# Apparently these are bad guys



## spaceman spif (Jul 28, 2009)

Spent the last few weeks building a retaining wall behind my Mom's house and planting ivy and hostas to help control the erosion in her back yard. It's a steep forest that has over time gotten closer and closer to her house.

While planting some ivy near the retaining wall I saw a little earthworm and I went to gently scoot him out of the way. But as soon as I touched it, it flopped and twisted and squirmed like crazy. It literally was bouncing off the ground! I had never seen anything like it! So I touched it again, and again it bounced and twisted all over the place. A total spaz! I called for my son to come over and see it, but by the time I went back the worm was gone.

Later that night I did some reading, and apparently that was an Asian Jumping Worm. An invasive species. And not so good for the woods.

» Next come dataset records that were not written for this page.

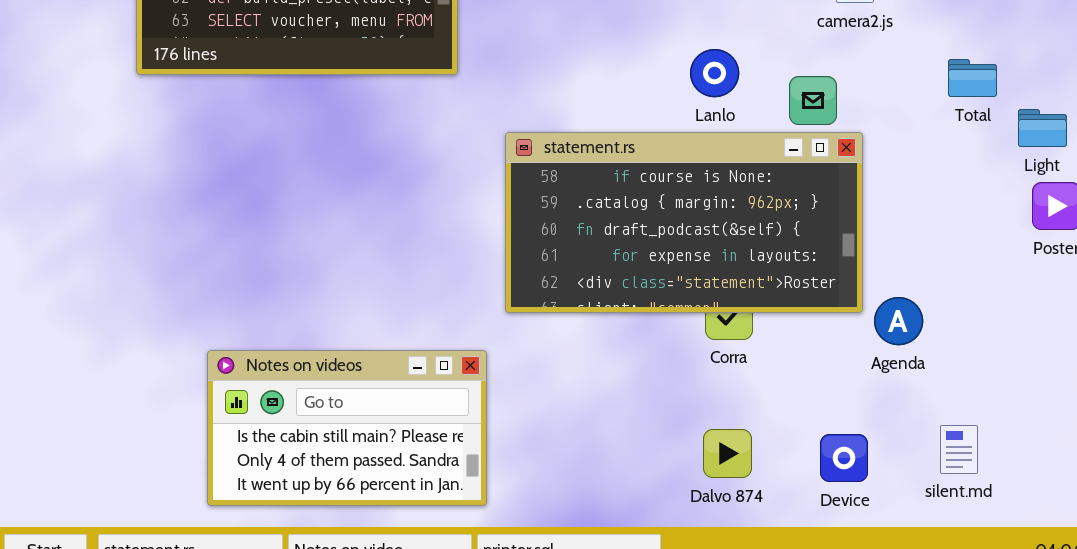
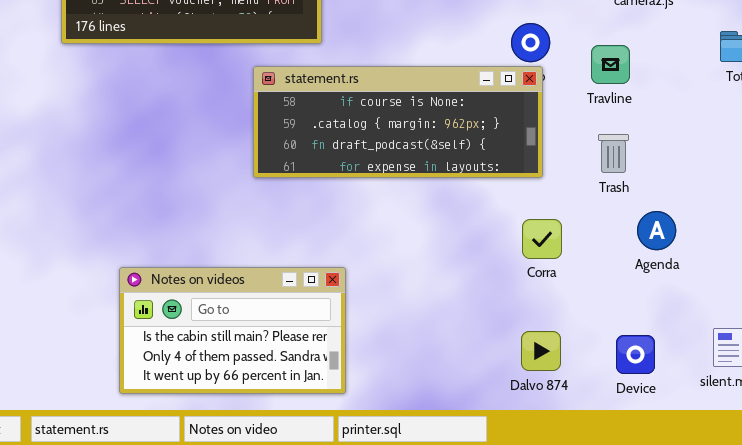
statement.rs: [505,132,863,313] -> [253,66,543,178], moved, resized
Agenda: [874,297,923,345] -> [637,211,676,250], moved

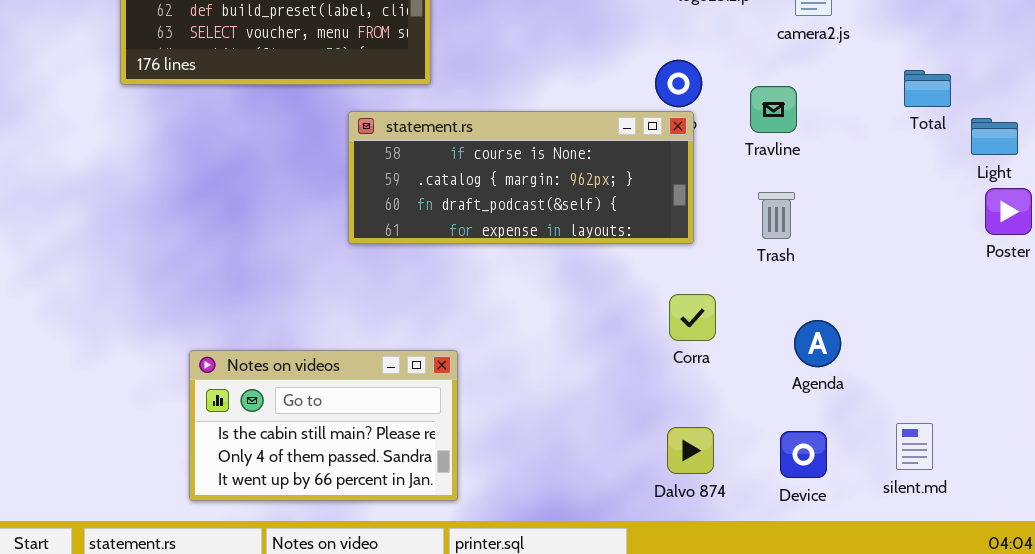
Agenda: [637,211,676,250] -> [794,320,841,367], moved

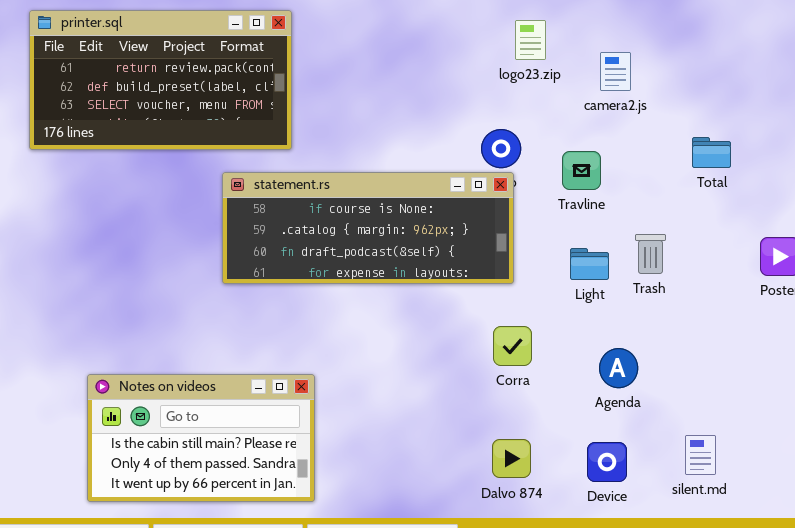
Light: [971,118,1018,155] -> [570,248,609,280], moved
Trash: [758,192,795,239] -> [635,234,666,274], moved

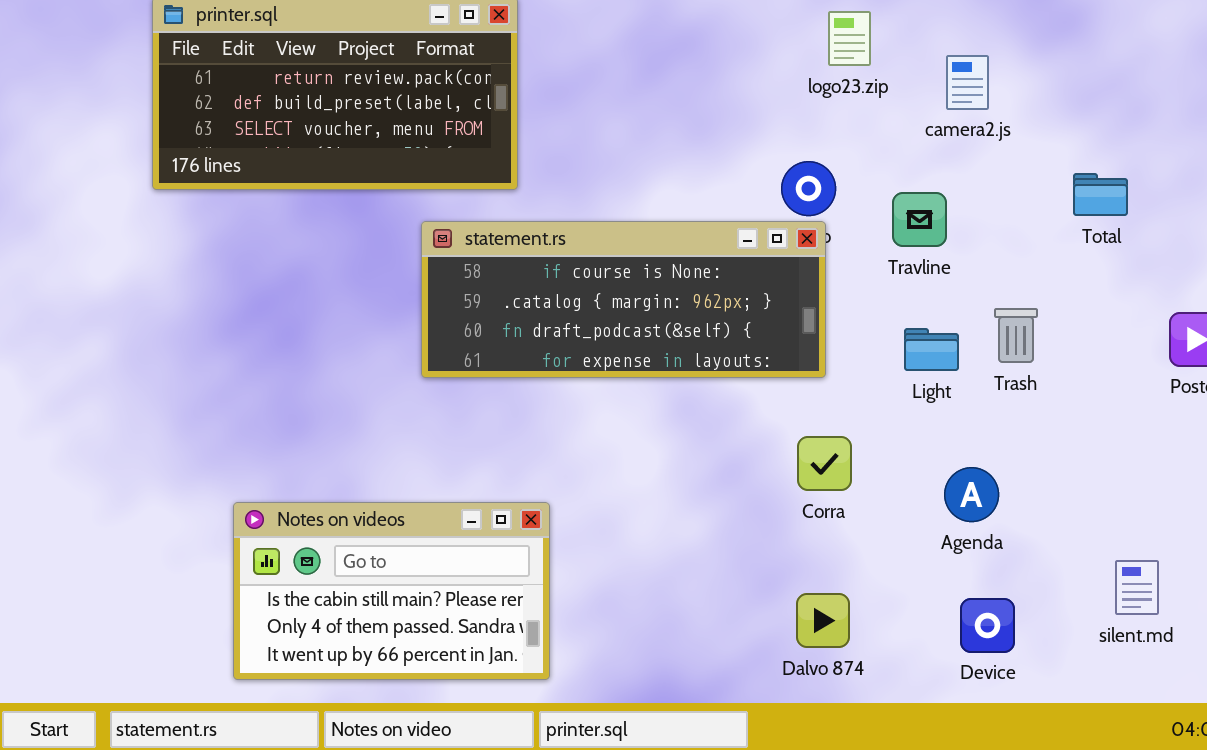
silent.md: [685,435,716,475] -> [1115,560,1159,615], moved
Device: [587,442,627,482] -> [960,598,1015,653], moved

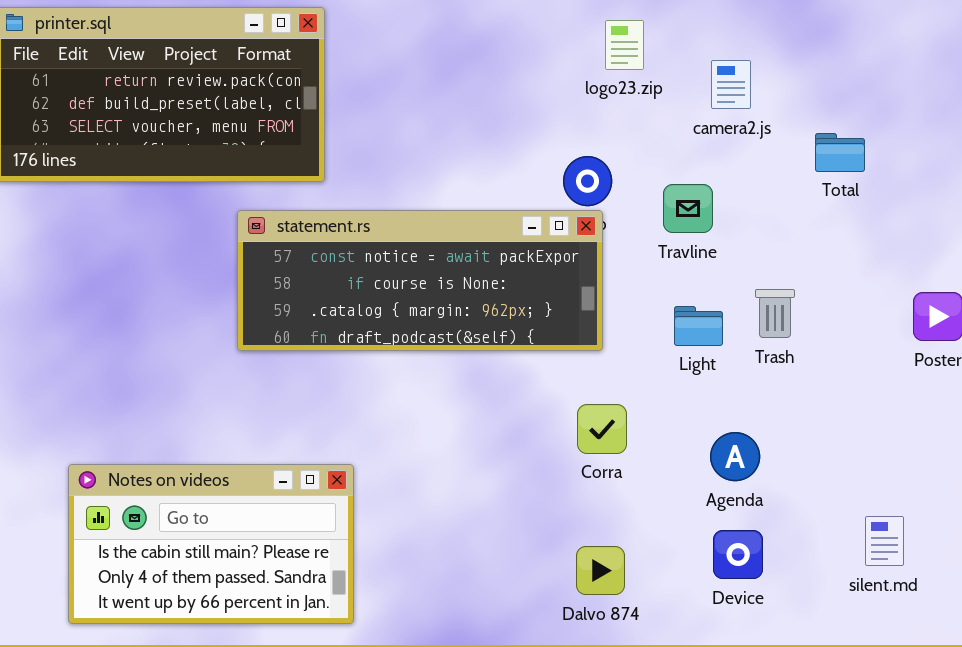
Total: [1073,173,1128,216] -> [815,133,865,172], moved
statement.rs: [421,221,826,378] -> [237,210,603,351], scrolled up 1 row
Device: [960,598,1015,653] -> [713,530,763,579], moved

https://modernfarmer.com/2019/03/meet-the-asian-jumping-worm-the-farmers-new-threat/


----------



## DoomsDave (Dec 6, 2018)

Hmm. Interesting!

I think we have them in California, too.


----------



## spaceman spif (Jul 28, 2009)

And in doing my research I also discovered that most of the earthworms in America are not a native species, but were brought over during colonization. I had no idea about that!


----------



## DoomsDave (Dec 6, 2018)

spaceman spif said:


> And in doing my research I also discovered that most of the earthworms in America are not a native species, but were brought over during colonization. I had no idea about that!

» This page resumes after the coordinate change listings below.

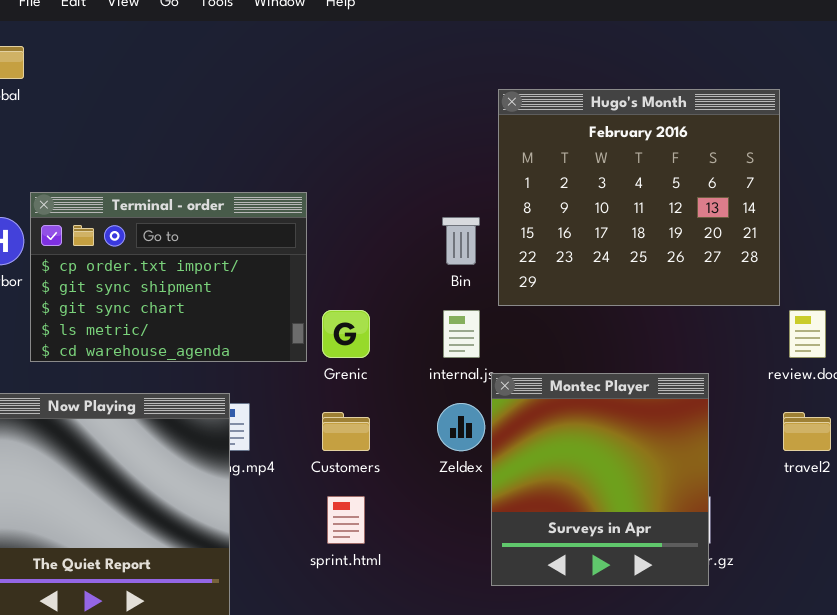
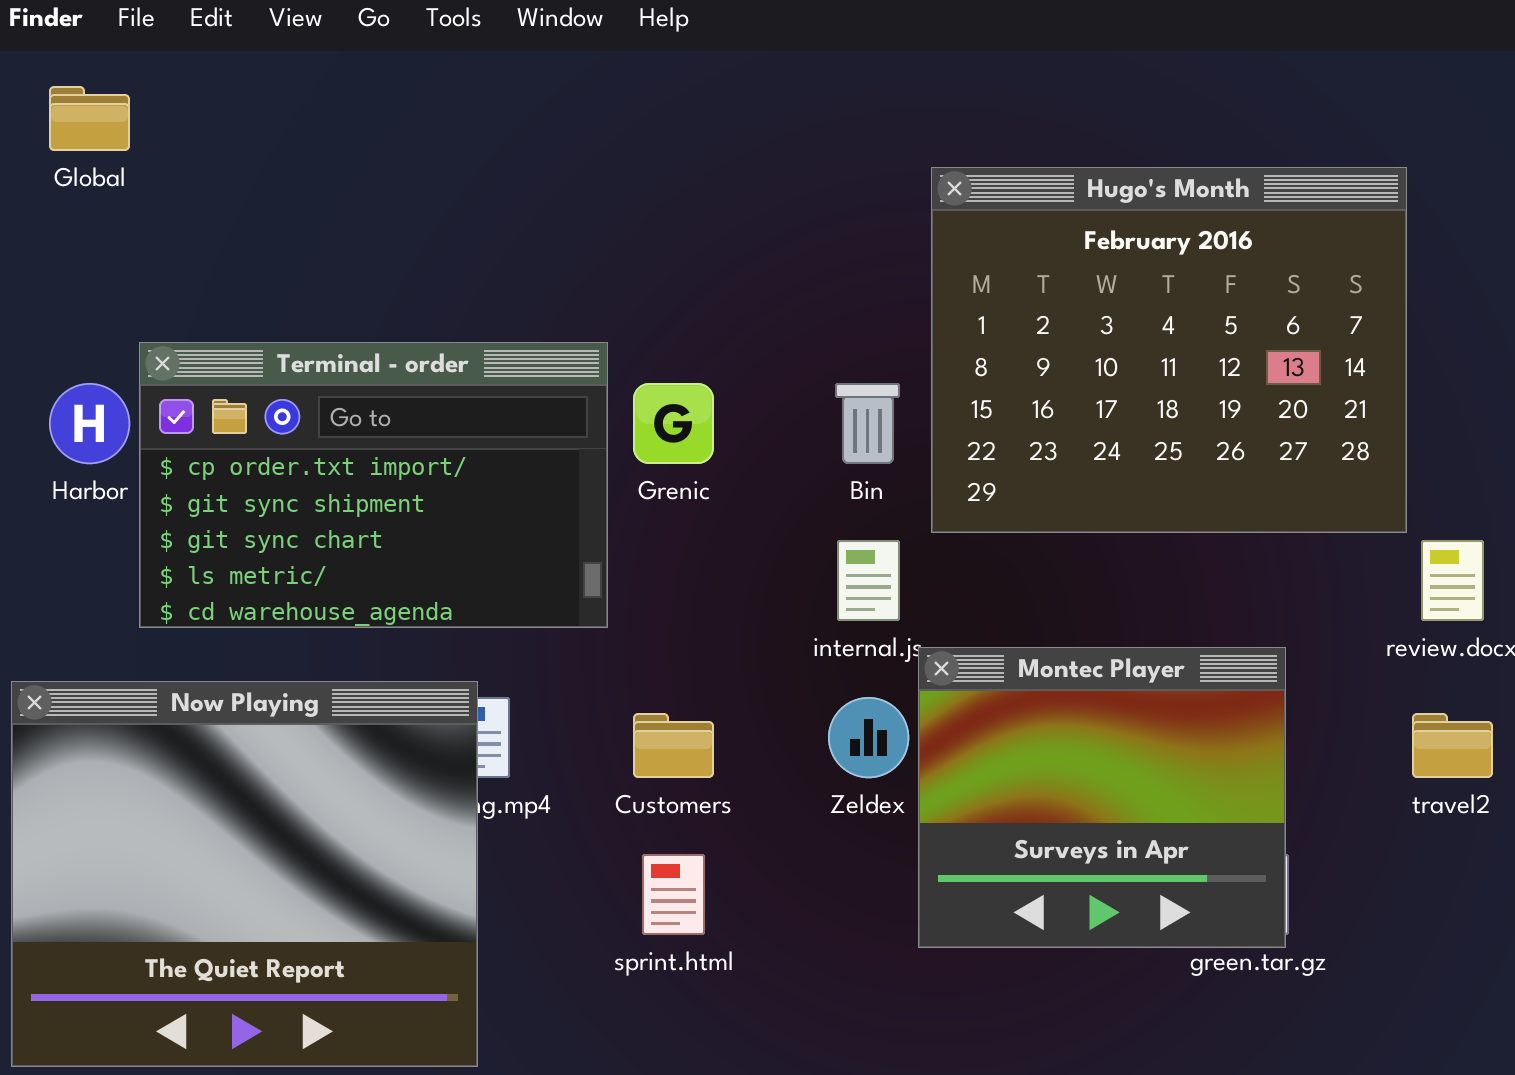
Grenic: [322,310,370,358] -> [633,383,714,464], moved
Montec Player: [491,373,709,586] -> [918,647,1286,948], resized

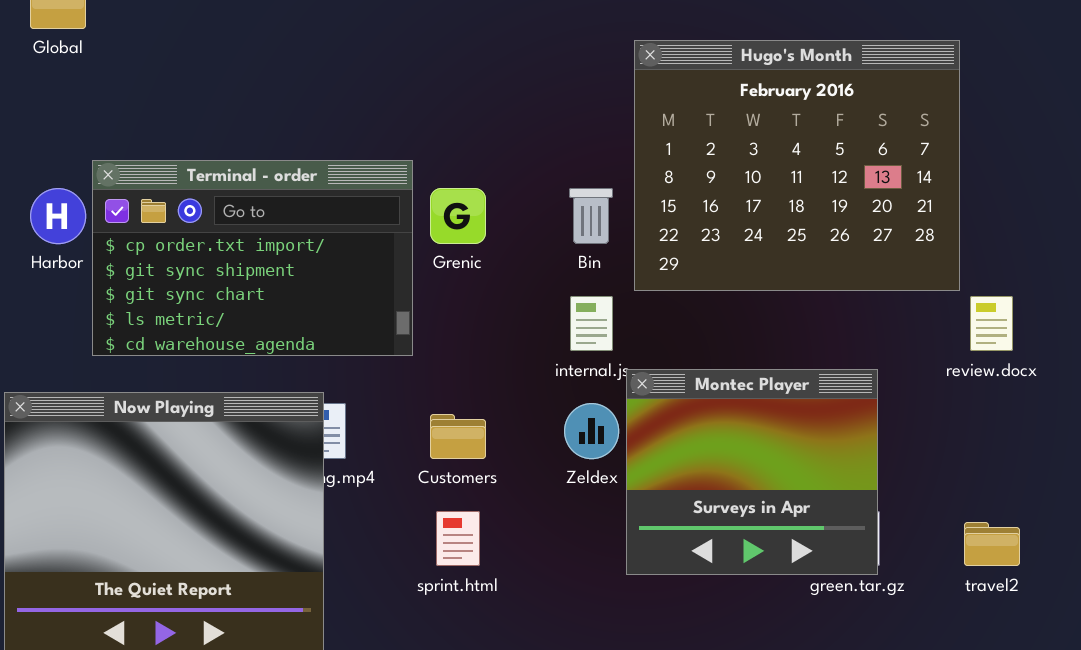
travel2: [1412,713,1493,778] -> [964,522,1020,566], moved

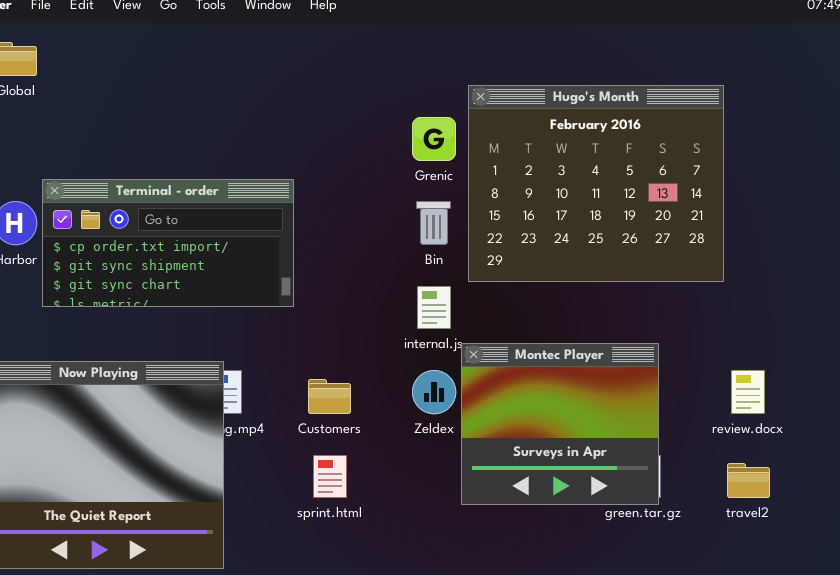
Terminal - order: [92,160,413,356] -> [42,179,294,307], resized
Grenic: [430,188,486,244] -> [412,117,456,161], moved
review.docx: [970,296,1013,351] -> [731,370,765,414], moved

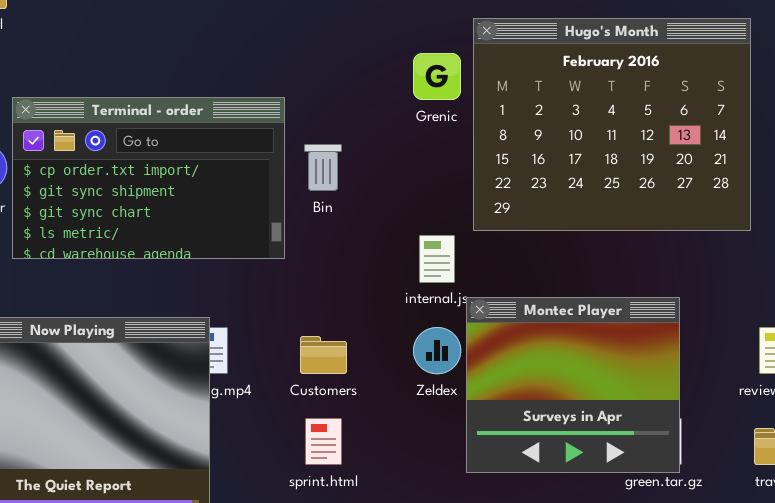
Terminal - order: [42,179,294,307] -> [12,97,285,259], resized
Bin: [416,201,451,245] -> [304,144,342,191], moved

Beat me to it, if you're in the northern U.S., especially. Apparently the glaciers wiped out earthworms in the north (makes sense) so they had to be re-introduced, though that's being re-examined like so much else these days.


----------



## Mystriss (Dec 26, 2018)

There are arctic "earth" worms called "ice" worms - they're smaller and less damaging to the fauna.


----------



## cheeno (Aug 31, 2019)

That worm needs to be on the end of a fishing hook.


----------



## de-nagorg (Feb 23, 2014)

Those are very reminiscent of the worms on the old star trek series, you saw the Klingon's eating Gok.

It wriggled a lot while they were ingesting them. 

I always wondered where the Props crew got them.

Gross. 


ED


----------



## bobhammer (Jun 17, 2020)

I have never seen a worm quite like that but I generally don't do a lot of gardening or yard work to see them. I only see worms after a hard downpour really. That worm looks like it would be insanely strong for its size.


----------